Подковерное закрытие или закрытие за то, что кто-то говорит об этих СМИ, что они пророссийские, – абсурд. Через суд можно, а иногда и нужно. Когда мы закрываем за то, что СМИ – пророссийское или якобы пророссийское, то это – идеология. Закрывать на основании идеологии – это позор.

— В украинском обществе сейчас много «якобы пророссийского», ведь из уст политиков часто и по любому поводу можно услышать о «руке Москвы», работе «пятой колонны» и тому подобном.

— Это смотря как подходить. Например, когда меня спрашивали о том, как я отношусь к тому, чтобы русский язык был вторым государственным, моя позиция такая, что мне это абсолютно не нужно. У меня нет в этом потребности. Но я могу понять тех людей в Украине, которые этого хотят.

Они хотят это не для того, чтобы мы стали колонией России или были похожи на Россию. Они хотят этого для обеспечения своих прав. Возможно, их не так понимают, или они преувеличивают опасность для их прав, но сейчас они этого хотят. Поэтому я, например, считаю, что в таких идеях нет ничего страшного и ничего такого, что подрывает основы украинского государства.

Людей, которые выступают за то, чтобы русский язык в Украине жил и дальше, а я тоже среди таких людей, сразу записывают в пророссийских. Поэтому такого «якобы пророссийского» действительно очень много.

Часто еще мы ошибаемся потому, что не знаем реального положения вещей в других странах и не знаем, какой статус имеют там разные языки. Однажды я слышал дискуссию, в ходе которой человек всерьез говорил: «Разве можно представить, чтобы в Англии государственным языком был еще какой-либо другой, кроме английского?» Но на самом деле государственного языка там нет.

Английский де-факто играет роль официального. Точно так же сторонники русского языка как второго государственного не знают реального положения вещей в Финляндии, которую часто приводят как пример [страны], где вторым официальным языком является шведский.

Они не знают, насколько он распространен, какие там тенденции. А для меня Финляндия – это очень интересный пример языковой эволюции. Несмотря на то, что шведский там – второй официальный язык, его употребление все больше сокращается без насильственных действий со стороны государства.

Просто финны строят свою культуру, и шведоязычная часть финнов, которая черпает свое удовлетворение духовных потребностей из Швеции, в этом соревновании проигрывает. Но проигрывает эволюционным путем. Правда, у нас ситуация несколько иная, ведь Швеция не проявляет агрессии к Финляндии, а Россия к Украине проявляет.
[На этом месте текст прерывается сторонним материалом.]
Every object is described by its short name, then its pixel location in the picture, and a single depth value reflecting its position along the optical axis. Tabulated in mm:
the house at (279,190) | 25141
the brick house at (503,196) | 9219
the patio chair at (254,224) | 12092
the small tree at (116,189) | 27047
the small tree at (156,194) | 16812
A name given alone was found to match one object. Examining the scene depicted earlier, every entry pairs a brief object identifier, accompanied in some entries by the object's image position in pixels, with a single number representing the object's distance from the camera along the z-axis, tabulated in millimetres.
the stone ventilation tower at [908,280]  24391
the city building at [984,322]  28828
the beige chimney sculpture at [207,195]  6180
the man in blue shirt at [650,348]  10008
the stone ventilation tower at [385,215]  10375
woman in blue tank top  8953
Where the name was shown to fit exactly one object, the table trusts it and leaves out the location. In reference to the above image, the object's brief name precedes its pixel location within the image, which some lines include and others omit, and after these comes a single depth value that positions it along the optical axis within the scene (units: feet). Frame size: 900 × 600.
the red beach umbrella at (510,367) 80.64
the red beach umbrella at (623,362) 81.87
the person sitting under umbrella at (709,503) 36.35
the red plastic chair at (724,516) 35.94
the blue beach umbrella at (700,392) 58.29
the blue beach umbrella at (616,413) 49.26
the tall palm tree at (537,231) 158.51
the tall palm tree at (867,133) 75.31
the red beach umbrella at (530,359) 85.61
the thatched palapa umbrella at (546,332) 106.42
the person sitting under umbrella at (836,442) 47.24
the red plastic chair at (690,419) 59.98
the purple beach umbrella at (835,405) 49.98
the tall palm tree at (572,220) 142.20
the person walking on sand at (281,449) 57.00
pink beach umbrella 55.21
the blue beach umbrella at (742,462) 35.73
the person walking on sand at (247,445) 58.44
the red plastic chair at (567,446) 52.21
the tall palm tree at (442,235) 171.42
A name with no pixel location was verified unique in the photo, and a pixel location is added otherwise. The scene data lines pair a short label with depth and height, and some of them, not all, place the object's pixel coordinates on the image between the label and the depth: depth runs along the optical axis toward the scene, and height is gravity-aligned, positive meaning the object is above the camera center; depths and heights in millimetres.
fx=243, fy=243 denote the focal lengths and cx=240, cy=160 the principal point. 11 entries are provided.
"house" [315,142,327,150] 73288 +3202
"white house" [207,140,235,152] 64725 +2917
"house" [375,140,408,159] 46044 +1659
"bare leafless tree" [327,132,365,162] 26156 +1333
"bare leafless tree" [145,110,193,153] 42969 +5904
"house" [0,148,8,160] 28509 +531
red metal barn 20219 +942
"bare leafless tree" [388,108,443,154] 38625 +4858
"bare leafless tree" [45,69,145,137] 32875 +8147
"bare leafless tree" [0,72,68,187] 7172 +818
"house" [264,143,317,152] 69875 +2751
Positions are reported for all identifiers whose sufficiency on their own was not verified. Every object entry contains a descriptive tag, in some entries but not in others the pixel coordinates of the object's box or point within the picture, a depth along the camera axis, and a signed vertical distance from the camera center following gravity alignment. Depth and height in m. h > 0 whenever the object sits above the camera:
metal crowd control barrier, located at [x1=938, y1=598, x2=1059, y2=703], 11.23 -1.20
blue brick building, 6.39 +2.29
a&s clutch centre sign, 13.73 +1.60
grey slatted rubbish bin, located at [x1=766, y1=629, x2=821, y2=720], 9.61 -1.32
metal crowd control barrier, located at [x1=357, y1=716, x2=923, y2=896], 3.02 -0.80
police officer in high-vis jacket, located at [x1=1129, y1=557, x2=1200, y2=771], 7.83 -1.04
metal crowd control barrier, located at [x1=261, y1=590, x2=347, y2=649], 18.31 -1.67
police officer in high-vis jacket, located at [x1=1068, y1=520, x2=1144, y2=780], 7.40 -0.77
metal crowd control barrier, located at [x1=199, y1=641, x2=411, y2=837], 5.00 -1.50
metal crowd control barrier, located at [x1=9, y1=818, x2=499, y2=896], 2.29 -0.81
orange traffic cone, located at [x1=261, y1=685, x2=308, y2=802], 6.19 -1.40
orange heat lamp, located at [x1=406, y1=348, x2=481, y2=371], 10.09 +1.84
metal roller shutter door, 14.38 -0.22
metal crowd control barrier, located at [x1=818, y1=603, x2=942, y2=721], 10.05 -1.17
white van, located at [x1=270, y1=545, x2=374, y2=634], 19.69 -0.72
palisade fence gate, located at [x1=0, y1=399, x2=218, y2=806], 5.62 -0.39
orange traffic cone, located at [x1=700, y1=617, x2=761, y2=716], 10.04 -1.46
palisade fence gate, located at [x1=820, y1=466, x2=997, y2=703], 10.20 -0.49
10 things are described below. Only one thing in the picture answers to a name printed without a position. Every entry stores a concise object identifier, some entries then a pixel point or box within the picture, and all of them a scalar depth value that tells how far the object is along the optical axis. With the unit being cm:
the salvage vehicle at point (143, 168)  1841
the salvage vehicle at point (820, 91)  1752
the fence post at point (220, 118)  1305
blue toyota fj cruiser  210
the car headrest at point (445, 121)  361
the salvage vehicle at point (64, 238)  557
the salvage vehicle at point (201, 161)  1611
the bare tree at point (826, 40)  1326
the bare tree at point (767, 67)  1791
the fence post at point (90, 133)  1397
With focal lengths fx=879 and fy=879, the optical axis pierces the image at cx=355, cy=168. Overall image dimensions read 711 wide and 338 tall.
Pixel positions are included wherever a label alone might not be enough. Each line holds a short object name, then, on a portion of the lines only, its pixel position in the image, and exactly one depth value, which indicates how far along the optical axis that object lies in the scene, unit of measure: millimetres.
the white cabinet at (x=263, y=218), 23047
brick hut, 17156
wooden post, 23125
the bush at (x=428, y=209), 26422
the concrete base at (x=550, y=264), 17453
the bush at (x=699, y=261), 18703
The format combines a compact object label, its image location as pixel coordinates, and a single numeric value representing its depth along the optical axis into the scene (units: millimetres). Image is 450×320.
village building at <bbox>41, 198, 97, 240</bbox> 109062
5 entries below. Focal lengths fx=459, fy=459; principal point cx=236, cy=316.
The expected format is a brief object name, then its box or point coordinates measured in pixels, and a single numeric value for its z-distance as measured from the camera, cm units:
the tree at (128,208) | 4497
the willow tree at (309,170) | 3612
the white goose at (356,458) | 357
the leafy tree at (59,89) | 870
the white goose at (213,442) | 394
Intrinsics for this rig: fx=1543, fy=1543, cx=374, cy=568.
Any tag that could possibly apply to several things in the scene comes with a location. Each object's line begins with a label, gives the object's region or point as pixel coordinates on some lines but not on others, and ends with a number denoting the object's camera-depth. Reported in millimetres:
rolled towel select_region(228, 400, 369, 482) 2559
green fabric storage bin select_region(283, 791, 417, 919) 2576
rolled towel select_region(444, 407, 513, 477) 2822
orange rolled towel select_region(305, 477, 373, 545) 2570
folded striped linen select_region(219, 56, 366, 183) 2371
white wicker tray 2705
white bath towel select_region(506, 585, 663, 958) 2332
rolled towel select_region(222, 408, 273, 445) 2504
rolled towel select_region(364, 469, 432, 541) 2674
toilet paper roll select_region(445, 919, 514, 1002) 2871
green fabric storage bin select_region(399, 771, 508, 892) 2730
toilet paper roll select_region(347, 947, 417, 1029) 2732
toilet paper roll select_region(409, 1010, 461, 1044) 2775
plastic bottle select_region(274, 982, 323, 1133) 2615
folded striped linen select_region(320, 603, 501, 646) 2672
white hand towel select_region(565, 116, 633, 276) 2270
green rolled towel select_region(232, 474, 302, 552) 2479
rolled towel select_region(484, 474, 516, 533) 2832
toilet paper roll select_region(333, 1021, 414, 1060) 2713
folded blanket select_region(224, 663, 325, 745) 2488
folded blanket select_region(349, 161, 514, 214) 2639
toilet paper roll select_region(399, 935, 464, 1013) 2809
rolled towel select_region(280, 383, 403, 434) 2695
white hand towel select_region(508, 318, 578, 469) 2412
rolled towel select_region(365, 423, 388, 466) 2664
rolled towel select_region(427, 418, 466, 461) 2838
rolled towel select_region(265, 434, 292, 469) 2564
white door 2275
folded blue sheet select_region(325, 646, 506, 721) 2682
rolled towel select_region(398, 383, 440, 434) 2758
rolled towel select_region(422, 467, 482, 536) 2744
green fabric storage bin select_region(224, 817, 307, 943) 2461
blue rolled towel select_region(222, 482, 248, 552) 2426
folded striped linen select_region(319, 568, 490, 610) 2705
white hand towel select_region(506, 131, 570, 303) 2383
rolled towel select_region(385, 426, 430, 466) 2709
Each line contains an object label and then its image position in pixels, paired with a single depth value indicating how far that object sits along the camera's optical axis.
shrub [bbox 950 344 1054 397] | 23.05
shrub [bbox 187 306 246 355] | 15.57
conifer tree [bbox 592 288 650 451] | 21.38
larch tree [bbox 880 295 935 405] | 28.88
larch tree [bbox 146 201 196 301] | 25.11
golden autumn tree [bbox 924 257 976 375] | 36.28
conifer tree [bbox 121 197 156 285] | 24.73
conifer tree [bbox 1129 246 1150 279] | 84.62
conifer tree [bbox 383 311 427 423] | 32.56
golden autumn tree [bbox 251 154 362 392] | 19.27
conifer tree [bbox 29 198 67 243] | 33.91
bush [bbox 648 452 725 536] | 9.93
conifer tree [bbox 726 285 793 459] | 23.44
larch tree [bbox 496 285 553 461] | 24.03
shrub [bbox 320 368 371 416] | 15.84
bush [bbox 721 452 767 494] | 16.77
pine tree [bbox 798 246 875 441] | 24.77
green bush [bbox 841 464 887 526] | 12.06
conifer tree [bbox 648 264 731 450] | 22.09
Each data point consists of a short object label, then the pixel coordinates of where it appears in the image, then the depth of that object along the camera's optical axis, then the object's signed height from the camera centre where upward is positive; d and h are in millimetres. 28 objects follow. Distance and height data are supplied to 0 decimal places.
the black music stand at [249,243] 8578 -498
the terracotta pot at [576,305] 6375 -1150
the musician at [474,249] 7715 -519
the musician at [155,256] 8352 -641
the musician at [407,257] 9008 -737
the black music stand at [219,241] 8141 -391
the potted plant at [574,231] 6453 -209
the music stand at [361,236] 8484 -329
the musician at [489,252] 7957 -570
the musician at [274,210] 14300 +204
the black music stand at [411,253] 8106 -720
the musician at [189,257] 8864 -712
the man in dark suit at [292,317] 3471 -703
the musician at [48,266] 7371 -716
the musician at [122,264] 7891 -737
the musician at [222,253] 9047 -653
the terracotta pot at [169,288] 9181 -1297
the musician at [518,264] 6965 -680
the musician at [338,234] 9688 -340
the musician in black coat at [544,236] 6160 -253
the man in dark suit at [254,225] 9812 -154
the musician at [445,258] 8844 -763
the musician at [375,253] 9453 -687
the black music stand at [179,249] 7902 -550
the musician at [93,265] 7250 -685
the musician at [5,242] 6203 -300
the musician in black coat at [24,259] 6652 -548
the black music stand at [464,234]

— А языковая политика нашего государства в некотором роде является насильственной?

— Я думаю, что до насильственной политики нам еще далеко. У нас просто что-то происходит часто необдуманно. Например, я общался с юристами по поводу недавнего закона об образовании, они говорят, что главный недостаток закона в том, что он сужает права, которые уже существовали. А это противоречит принципу, что существующие права сужать уже нельзя.

С другой стороны, сколько было криков по поводу языковых квот на радио, а они перевыполняются. До ноября часть украиноязычных песен должна быть 25%, а фактически она уже 40%.

На самом деле, я считаю, что и 40% – это смехотворно мало, ведь как автор музыкальной программы и человек, который слушает современную музыку, я знаю, что около 70% украинского эфира можно заполнить качественной украиноязычной музыкой. Я думаю, что рано или поздно это произойдет.

— Андрей, обижаетесь ли, когда вас называют не совсем «правильным» патриотом Украины?

— Называют даже сторонником «русского мира». Но я не обижаюсь, мне просто становится досадно.

Досадно, что люди не понимают, как мне кажется, что, покушаясь на права других, они создают основание для того, чтобы покушались на их права или в тот же момент, или позже. Один квазипублицист очень сурово меня корил только за то, что я сказал, что русский язык – мой родной.

А он – мой родной. Это факт, и его не изменить. Изменить можно только практику применения языка, и я перешел на украинский еще с 1979 года. Но для кого-то мое такое признание является поводом, чтобы сказать: «Если он признает русский своим родным языком, значит он – сторонник «русского мира». Поэтому просто досадно, но обиды нет.